Some people take down their trees on Boxing Day while others do so on January 1 as a way of bringing in the New Year.

For those who believe in the Christian tradition of the Twelve Days of Christmas, the tree should not be taken down until Twelfth Night so as not to bring bad luck upon the home.

But when is Twelfth Night?

Twelfth Night

Different traditions state Twelfth Night falls on either January 5 or 6 as counting can begin on Christmas Day or Boxing Day.

But it has become more common for the Twelve Days of Christmas to begin on December 25, meaning the decs should come down on Friday, January 5.

It’s a Christian tradition that has been observed since the Middle Ages – but Twelfth Night wasn't always the date superstitious folk took down their decorations.

According to Dr Michael Carter, the senior properties historian at English Heritage, Christmas celebrations would have continued until Candemas on February 2.
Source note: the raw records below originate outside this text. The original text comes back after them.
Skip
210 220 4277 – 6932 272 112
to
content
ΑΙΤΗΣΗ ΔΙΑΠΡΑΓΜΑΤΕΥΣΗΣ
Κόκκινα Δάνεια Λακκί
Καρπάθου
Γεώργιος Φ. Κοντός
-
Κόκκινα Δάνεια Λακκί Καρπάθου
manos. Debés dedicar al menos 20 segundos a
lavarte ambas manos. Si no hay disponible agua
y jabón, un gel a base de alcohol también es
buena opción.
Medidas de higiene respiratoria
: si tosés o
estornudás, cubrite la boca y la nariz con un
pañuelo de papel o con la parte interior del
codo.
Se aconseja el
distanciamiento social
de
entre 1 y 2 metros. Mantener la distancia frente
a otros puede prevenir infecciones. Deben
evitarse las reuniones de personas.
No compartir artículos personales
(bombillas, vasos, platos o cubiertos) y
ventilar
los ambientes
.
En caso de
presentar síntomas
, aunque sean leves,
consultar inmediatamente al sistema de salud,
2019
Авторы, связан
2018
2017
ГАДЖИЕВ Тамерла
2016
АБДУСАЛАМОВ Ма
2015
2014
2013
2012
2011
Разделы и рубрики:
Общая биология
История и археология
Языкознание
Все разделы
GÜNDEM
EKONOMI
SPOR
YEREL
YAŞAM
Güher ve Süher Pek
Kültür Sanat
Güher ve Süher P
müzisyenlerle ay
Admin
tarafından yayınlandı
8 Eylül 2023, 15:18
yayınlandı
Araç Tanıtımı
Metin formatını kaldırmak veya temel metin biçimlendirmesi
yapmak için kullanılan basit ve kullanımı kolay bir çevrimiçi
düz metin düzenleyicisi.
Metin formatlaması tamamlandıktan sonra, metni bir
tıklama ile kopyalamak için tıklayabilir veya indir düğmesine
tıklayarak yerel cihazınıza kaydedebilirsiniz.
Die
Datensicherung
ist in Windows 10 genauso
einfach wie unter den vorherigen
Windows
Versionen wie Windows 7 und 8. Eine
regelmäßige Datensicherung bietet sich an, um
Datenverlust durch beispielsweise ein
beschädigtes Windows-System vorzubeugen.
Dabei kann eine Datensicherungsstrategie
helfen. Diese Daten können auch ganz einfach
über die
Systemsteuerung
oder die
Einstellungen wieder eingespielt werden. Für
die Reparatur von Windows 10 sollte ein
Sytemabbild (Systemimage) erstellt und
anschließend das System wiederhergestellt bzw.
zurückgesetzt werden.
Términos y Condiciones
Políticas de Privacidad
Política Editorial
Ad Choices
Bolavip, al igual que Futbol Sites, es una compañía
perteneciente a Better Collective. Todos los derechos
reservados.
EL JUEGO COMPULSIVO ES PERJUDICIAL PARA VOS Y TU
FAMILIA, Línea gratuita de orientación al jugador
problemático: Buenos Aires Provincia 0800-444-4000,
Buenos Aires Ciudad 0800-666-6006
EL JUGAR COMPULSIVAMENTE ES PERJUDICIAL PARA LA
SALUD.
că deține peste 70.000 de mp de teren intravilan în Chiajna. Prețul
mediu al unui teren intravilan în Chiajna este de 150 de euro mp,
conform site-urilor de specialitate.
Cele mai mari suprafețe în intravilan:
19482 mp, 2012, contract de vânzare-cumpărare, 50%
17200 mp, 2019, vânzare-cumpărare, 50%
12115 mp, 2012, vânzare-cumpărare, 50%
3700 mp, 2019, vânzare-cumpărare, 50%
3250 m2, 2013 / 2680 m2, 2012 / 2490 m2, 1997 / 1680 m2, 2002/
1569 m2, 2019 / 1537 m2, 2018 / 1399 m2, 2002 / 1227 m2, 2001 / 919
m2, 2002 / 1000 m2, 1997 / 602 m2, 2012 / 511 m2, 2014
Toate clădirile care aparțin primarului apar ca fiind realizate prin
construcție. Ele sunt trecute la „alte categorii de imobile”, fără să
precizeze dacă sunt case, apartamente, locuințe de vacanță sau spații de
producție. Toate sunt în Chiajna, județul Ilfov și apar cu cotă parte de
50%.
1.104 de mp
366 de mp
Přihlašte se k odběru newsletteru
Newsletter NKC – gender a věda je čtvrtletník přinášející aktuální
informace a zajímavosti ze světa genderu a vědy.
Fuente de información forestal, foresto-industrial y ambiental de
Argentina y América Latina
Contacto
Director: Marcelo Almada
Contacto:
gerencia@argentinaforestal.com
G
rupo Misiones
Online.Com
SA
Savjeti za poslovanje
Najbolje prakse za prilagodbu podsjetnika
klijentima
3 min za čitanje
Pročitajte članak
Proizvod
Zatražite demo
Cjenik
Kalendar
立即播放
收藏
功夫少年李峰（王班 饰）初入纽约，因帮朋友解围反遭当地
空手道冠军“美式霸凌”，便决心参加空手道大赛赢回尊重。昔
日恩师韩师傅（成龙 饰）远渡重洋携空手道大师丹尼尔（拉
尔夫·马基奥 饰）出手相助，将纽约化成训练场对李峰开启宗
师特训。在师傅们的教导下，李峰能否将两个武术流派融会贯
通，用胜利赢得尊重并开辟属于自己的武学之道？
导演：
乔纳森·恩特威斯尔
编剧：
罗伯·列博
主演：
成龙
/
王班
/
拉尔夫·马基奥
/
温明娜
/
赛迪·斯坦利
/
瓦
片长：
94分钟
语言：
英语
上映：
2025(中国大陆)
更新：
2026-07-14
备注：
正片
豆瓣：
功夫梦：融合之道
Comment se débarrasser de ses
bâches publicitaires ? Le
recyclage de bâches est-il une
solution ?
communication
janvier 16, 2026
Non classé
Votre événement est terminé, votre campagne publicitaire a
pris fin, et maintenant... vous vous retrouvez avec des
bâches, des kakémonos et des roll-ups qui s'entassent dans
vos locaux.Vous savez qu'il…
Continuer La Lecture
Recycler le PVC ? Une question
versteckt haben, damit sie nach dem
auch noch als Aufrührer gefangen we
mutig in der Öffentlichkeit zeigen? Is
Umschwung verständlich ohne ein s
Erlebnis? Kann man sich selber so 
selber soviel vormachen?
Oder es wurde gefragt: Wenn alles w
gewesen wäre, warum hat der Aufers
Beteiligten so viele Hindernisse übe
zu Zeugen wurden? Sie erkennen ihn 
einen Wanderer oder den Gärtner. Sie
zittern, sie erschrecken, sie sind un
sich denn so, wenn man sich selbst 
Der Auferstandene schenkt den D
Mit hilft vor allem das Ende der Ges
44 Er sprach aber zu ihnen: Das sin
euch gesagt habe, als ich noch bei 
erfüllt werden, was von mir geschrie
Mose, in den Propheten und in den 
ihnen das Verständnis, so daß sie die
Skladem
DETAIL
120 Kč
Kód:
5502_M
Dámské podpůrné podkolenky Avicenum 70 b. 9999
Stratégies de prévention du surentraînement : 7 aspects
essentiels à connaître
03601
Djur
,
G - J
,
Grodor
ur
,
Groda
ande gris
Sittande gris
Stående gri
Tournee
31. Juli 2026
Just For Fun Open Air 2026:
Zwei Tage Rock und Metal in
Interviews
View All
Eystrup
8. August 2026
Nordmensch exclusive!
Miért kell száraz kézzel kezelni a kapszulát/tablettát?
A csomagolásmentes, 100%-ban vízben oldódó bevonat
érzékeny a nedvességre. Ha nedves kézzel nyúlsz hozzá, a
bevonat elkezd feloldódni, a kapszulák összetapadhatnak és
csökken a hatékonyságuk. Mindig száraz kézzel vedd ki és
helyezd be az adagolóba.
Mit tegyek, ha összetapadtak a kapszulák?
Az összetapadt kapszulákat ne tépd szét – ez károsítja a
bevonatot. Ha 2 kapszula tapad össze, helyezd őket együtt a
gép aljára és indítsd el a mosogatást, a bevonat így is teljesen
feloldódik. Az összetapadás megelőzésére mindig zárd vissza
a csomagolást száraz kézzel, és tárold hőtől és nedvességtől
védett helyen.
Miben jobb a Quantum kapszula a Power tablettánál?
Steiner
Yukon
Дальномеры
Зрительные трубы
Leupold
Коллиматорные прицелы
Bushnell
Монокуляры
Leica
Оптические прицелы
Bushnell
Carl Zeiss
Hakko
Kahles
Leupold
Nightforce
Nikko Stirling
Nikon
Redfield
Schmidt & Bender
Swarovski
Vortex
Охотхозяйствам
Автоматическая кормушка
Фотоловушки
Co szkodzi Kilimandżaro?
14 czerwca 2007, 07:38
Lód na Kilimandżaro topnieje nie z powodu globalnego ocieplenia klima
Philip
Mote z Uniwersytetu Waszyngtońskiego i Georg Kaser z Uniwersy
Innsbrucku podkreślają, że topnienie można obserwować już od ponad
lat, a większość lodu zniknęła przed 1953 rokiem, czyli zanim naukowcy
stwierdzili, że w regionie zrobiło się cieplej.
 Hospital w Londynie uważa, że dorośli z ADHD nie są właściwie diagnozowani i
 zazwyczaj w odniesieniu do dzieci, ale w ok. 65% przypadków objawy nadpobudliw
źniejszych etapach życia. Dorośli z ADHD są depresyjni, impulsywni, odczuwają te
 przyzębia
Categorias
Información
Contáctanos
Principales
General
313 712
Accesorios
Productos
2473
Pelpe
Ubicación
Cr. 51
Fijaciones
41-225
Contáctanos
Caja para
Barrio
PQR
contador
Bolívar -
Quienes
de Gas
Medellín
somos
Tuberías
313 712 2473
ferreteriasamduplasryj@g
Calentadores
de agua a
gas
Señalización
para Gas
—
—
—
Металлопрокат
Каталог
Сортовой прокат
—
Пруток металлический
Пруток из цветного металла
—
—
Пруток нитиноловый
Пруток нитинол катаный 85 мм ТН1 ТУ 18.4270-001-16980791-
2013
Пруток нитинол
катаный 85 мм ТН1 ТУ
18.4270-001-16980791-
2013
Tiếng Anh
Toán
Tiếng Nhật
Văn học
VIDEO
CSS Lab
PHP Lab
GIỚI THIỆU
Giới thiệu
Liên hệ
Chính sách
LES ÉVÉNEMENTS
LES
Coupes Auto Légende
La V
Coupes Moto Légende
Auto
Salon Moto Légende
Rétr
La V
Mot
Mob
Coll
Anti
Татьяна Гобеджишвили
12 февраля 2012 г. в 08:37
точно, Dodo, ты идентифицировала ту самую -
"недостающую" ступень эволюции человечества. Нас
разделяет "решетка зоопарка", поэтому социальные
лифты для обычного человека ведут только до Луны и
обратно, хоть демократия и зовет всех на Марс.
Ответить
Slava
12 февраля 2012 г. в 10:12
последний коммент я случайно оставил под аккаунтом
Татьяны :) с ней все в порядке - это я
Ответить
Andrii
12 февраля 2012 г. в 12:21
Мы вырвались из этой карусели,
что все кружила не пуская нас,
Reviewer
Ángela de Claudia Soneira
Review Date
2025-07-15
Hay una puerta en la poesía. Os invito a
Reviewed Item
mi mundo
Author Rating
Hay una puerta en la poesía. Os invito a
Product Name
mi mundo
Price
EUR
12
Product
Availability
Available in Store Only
He also said the bad luck belief may have come from medieval beliefs that decorations left up “would become possessed by goblins!”

After the tree is down

The first option is to plant the tree (if real) so it can be used again next Christmas.

Second option is to recycle your (real) tree by taking it to a Christmas tree drop-off point, of which there are several.

Sites in Waverley borough can be found at:

  • Woolmer Hill sports ground, Haslemere
  • High Lane recreation ground, Haslemere
  • Village Way Car Park, Cranleigh (by basketball hoop)
  • Haslemere recreation ground
  • Holloway Hill recreation ground, Godalming
  • Nursery Road Car Park, Broadwater Park, Godalming
  • Wrecclesham recreation ground
  • Rowledge recreation ground
  • Weybourne recreation ground
  • Farnham Park

Trees can only be dropped off at these sites until Friday, January 19.

Some councils including East Hampshire and Woking allow you to put your tree in with normal garden waste (cut up if over 6ft tall) and have it collected before the end of January but you should check to see if this is offered in your area.

Alternatively, ring local parks and wildlife centres to see if they need any trees for the flora and fauna, or take to your local community recycling centre.

Fake trees should be disposed of properly at a community recycling centre and not thrown out in general rubbish.

When the hard work is over why not join in on a Wassail happening near you.


Wassail is a Twelfth Night tradition which involves visiting an orchard and wishing for a good harvest for the year.

According to Chawton House it involves marching, singing and making lots of noise with different objects to keep away bad spirits whilst “pleasing the spirits of the fruit trees”.